Le four de Bernard Palissy

Mon Louvre par Antoine Compagnon

Le four de Bernard Palissy

Jardin des Tuileries

Le Louvre renferme bien des recoins étranges, mais celui-ci réalise un sommet de la cocasserie, inconnu du public et même des initiés. J’ai eu la chance d’y pénétrer. Au milieu des années 1980, au début des travaux du Grand Louvre et de la mise en souterrain de l’avenue du Général-Lemonnier, qui traverse le jardin des Tuileries et relie le pont Royal et la rue de Rivoli, les archéologues tombèrent, non loin de l’ancien château des Tuileries, près du pavillon de Flore, sur plusieurs fours, dont celui de Bernard Palissy, protégé de Catherine de Médicis, ainsi que sur quantité de moules de plâtre (coquillages, lézards, grenouilles) qui lui servaient à décorer ses céramiques.
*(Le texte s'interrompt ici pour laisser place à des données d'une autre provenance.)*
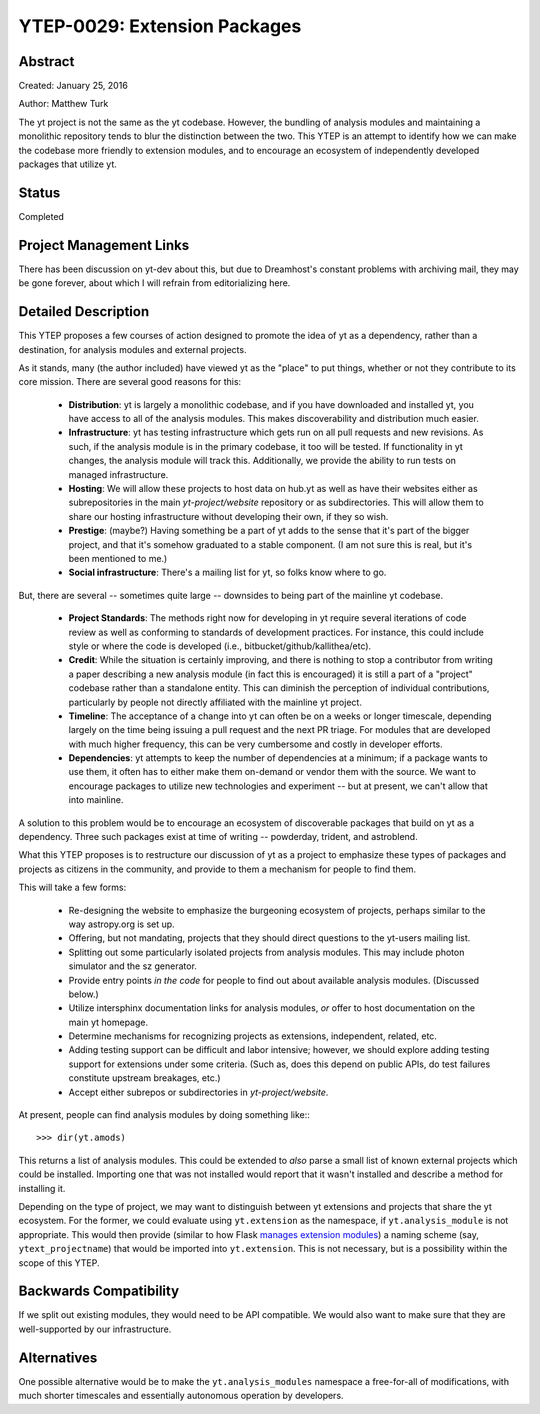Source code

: YTEP-0029: Extension Packages
=============================

Abstract
--------

Created: January 25, 2016

Author: Matthew Turk

The yt project is not the same as the yt codebase.  However, the bundling of
analysis modules and maintaining a monolithic repository tends to blur the
distinction between the two.  This YTEP is an attempt to identify how we can
make the codebase more friendly to extension modules, and to encourage an
ecosystem of independently developed packages that utilize yt.

Status
------

Completed

Project Management Links
------------------------

There has been discussion on yt-dev about this, but due to Dreamhost's constant
problems with archiving mail, they may be gone forever, about which I will
refrain from editorializing here.

Detailed Description
--------------------

This YTEP proposes a few courses of action designed to promote the idea of yt
as a dependency, rather than a destination, for analysis modules and external
projects.

As it stands, many (the author included) have viewed yt as the "place" to put
things, whether or not they contribute to its core mission.  There are several
good reasons for this:

 * **Distribution**: yt is largely a monolithic codebase, and if you have
   downloaded and installed yt, you have access to all of the analysis modules.
   This makes discoverability and distribution much easier.
 * **Infrastructure**: yt has testing infrastructure which gets run on all pull
   requests and new revisions.  As such, if the analysis module is in the
   primary codebase, it too will be tested.  If functionality in yt changes,
   the analysis module will track this.  Additionally, we provide the ability
   to run tests on managed infrastructure.
 * **Hosting**: We will allow these projects to host data on hub.yt as well as
   have their websites either as subrepositories in the main `yt-project/website`
   repository or as subdirectories.  This will allow them to share our hosting
   infrastructure without developing their own, if they so wish.
 * **Prestige**: (maybe?)  Having something be a part of yt adds to the sense
   that it's part of the bigger project, and that it's somehow graduated to a
   stable component.  (I am not sure this is real, but it's been mentioned to
   me.)
 * **Social infrastructure**: There's a mailing list for yt, so folks know
   where to go.

But, there are several -- sometimes quite large -- downsides to being part of
the mainline yt codebase.

 * **Project Standards**: The methods right now for developing in yt require
   several iterations of code review as well as conforming to standards of
   development practices.  For instance, this could include style or where the
   code is developed (i.e., bitbucket/github/kallithea/etc).
 * **Credit**: While the situation is certainly improving, and there is nothing
   to stop a contributor from writing a paper describing a new analysis module
   (in fact this is encouraged) it is still a part of a "project" codebase
   rather than a standalone entity.  This can diminish the perception of
   individual contributions, particularly by people not directly affiliated
   with the mainline yt project.
 * **Timeline**: The acceptance of a change into yt can often be on a weeks or
   longer timescale, depending largely on the time being issuing a pull request
   and the next PR triage.  For modules that are developed with much higher
   frequency, this can be very cumbersome and costly in developer efforts.
 * **Dependencies**: yt attempts to keep the number of dependencies at a
   minimum; if a package wants to use them, it often has to either make them
   on-demand or vendor them with the source.  We want to encourage packages to
   utilize new technologies and experiment -- but at present, we can't allow
   that into mainline.

A solution to this problem would be to encourage an ecosystem of discoverable
packages that build on yt as a dependency.  Three such packages exist at time
of writing -- powderday, trident, and astroblend.

What this YTEP proposes is to restructure our discussion of yt as a project to
emphasize these types of packages and projects as citizens in the community,
and provide to them a mechanism for people to find them.

This will take a few forms:

 * Re-designing the website to emphasize the burgeoning ecosystem of projects,
   perhaps similar to the way astropy.org is set up.
 * Offering, but not mandating, projects that they should direct questions to
   the yt-users mailing list.
 * Splitting out some particularly isolated projects from analysis modules.
   This may include photon simulator and the sz generator.
 * Provide entry points *in the code* for people to find out about available
   analysis modules.  (Discussed below.)
 * Utilize intersphinx documentation links for analysis modules, *or* offer to
   host documentation on the main yt homepage.
 * Determine mechanisms for recognizing projects as extensions, independent,
   related, etc.
 * Adding testing support can be difficult and labor intensive; however, we
   should explore adding testing support for extensions under some criteria.
   (Such as, does this depend on public APIs, do test failures constitute
   upstream breakages, etc.)
 * Accept either subrepos or subdirectories in `yt-project/website`.

At present, people can find analysis modules by doing something like:::

   >>> dir(yt.amods)

This returns a list of analysis modules.  This could be extended to *also*
parse a small list of known external projects which could be installed.
Importing one that was not installed would report that it wasn't installed and
describe a method for installing it.

Depending on the type of project, we may want to distinguish between yt
extensions and projects that share the yt ecosystem.  For the former, we could
evaluate using ``yt.extension`` as the namespace, if ``yt.analysis_module`` is
not appropriate.  This would then provide (similar to how Flask `manages
extension modules <http://flask.pocoo.org/docs/0.10/extensiondev/>`_) a naming
scheme (say, ``ytext_projectname``) that would be imported into
``yt.extension``.  This is not necessary, but is a possibility within the scope
of this YTEP.

Backwards Compatibility
-----------------------

If we split out existing modules, they would need to be API compatible.  We
would also want to make sure that they are well-supported by our
infrastructure.

Alternatives
------------

One possible alternative would be to make the ``yt.analysis_modules`` namespace
a free-for-all of modifications, with much shorter timescales and essentially
autonomous operation by developers.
On ne sut que faire de l’encombrant four de Palissy, qui fut démonté et remonté dans les souterrains de béton aménagés sous les jardins du Carrousel et destinés à la logistique du palais. Il s’y trouve toujours, occupant toute la largeur et une bonne partie de la profondeur d’un local servant à entreposer le mobilier inusité du musée : tables et fauteuils de bureau, casiers métalliques de rangement et canapés Empire prenant la poussière. Qui connaît le four de Palissy ? Qui sait même qu’il existe ? Nous sommes ressortis à l’air libre par un étroit passage qui longe le pavillon de Flore, médusés par cette découverte.